5因子モデル(ビッグファイブ)の下位特性およびその高低による特徴を把握している。

選択肢の解説

① 寛大な、協力的な、素直な
② 怠惰な、無節操な、飽きっぽい
③ 陽気な、社交的な、話し好きな
④ 悩みがち、動揺しやすい、悲観的な
⑤ 臨機応変な、独創的な、美的感覚の鋭い

5因子理論とは、パーソナリティ特性の個人差を以下の主たる5つの特性次元によって説明しようとする考え方です。

  1. 神経症傾向:情動的に不安定で不安を感じやすい。
  2. 外向性:対人的・社会的に活動的
  3. 親和性(調和性):他者を信頼し協調的に振る舞う
  4. 誠実性(勤勉性):自らを律して行動し目標の遂行に忠実である
  5. 経験への開放性(知性/教養):知的好奇心が高く想像力が豊かである

パーソナリティの特性研究においては、長らく基本的な特性次元に関して共通の理解が示されることはありませんでした。

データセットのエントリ
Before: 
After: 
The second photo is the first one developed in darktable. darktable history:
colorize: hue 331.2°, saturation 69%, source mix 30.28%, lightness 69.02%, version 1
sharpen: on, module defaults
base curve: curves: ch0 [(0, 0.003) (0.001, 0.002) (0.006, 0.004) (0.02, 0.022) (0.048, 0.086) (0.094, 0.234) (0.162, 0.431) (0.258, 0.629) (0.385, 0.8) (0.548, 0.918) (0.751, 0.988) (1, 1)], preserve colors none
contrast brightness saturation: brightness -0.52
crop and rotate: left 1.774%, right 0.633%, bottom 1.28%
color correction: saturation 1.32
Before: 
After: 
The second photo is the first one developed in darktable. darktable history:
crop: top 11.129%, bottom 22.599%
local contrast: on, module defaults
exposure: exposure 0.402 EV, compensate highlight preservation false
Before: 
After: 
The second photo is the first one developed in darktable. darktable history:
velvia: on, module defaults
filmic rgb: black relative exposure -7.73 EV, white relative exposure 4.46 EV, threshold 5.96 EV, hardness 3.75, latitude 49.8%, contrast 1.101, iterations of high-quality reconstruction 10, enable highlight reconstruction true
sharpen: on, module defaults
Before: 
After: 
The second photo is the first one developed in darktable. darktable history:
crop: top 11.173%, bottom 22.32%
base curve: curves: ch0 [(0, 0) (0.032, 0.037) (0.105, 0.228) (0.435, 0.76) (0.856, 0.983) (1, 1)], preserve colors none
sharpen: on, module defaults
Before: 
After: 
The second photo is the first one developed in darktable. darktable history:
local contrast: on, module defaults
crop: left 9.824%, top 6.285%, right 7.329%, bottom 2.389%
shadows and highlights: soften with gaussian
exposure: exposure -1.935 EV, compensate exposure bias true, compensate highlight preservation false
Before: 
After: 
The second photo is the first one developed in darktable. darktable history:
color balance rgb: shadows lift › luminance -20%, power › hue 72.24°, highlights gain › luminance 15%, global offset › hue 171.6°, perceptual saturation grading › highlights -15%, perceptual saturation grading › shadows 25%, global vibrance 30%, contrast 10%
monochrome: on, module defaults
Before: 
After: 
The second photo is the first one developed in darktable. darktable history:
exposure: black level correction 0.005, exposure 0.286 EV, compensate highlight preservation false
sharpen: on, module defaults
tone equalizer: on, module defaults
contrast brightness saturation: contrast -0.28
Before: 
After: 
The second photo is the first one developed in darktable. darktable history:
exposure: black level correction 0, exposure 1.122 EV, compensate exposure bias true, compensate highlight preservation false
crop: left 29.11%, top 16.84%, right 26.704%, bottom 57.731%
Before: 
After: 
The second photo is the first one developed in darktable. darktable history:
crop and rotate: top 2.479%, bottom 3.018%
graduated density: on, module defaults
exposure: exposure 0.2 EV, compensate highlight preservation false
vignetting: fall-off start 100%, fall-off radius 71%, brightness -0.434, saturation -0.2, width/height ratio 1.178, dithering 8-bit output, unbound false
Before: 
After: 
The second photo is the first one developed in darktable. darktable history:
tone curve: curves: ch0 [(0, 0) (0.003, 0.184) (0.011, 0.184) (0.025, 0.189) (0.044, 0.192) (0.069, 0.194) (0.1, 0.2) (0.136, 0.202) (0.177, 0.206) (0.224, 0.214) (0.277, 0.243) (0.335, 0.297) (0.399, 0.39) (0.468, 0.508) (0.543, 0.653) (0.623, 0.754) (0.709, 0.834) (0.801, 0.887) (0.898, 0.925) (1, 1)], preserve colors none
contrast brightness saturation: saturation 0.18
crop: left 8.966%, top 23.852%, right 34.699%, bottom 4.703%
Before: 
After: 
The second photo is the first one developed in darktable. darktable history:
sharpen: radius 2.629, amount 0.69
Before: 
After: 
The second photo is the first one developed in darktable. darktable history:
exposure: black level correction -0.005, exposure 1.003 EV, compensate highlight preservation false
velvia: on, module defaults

作業内容>
5因子モデルを扱った本文を、最後の文の後から書き継いでください。 これらのエントリは本文とは関係がありません。

解答結果>
しかし、1960年代になると人間‐状況論争を契機として、特性論に反対の立場の研究者に対する理論武装が求められ、80年代以降になると質問紙法を用いた調査データの因子分析的な研究によってパーソナリティ特性が比較的共通した5つの特性次元によって記述できることが知られ始め、ひとまずの統一見解としてこの5因子が扱われるようになりました。

有名なのが、Allport以来の心理辞書的研究アプローチの流れを汲んでいる「ビッグ・ファイブ」や、心理辞書的研究を基にまとめられた5つの特性次元を質問紙を用いて測定しようとした「5因子モデル」であり、特に後者はビッグ・ファイブにも対応させたNEO-PI-Rにつながっています。

オルポート→BigFive(ゴールドバーグ)≒5因子モデル(コスタ&マクレー)→NEO-PI-Rという流れがあることを把握しておくと良いだろうと思います(この辺についてはこちらの記事をお読みください)。

Costa&McCraeの開発したNEO-PI-Rでは、上記の5因子にはそれぞれ6つの下位次元があるとされています。

  1. 神経症傾向:不安、敵意、抑うつ、自意識、衝動性、傷つきやすさ
  2. 外向性:温かさ、群居性、社交性、活動性、刺激希求性、よい感情
  3. 経験への開放性(知性/教養):空想、審美性、感情、行為、アイデア、価値
  4. 親和性(調和性):信頼、実直さ、利他性、応諾、慎み深さ、優しさ
  5. 誠実性(勤勉性):コンピテンス、秩序、良心性、達成追求、自己鍛錬、慎重さ

ちなみに上記のビッグファイブ(5因子)の順番は、因子が確認された順番に並べてあります。

Eysenckらによって「神経症傾向」と「外向性」が見出され、その後、「開放性」「調和性」「誠実性」の順で見出されました。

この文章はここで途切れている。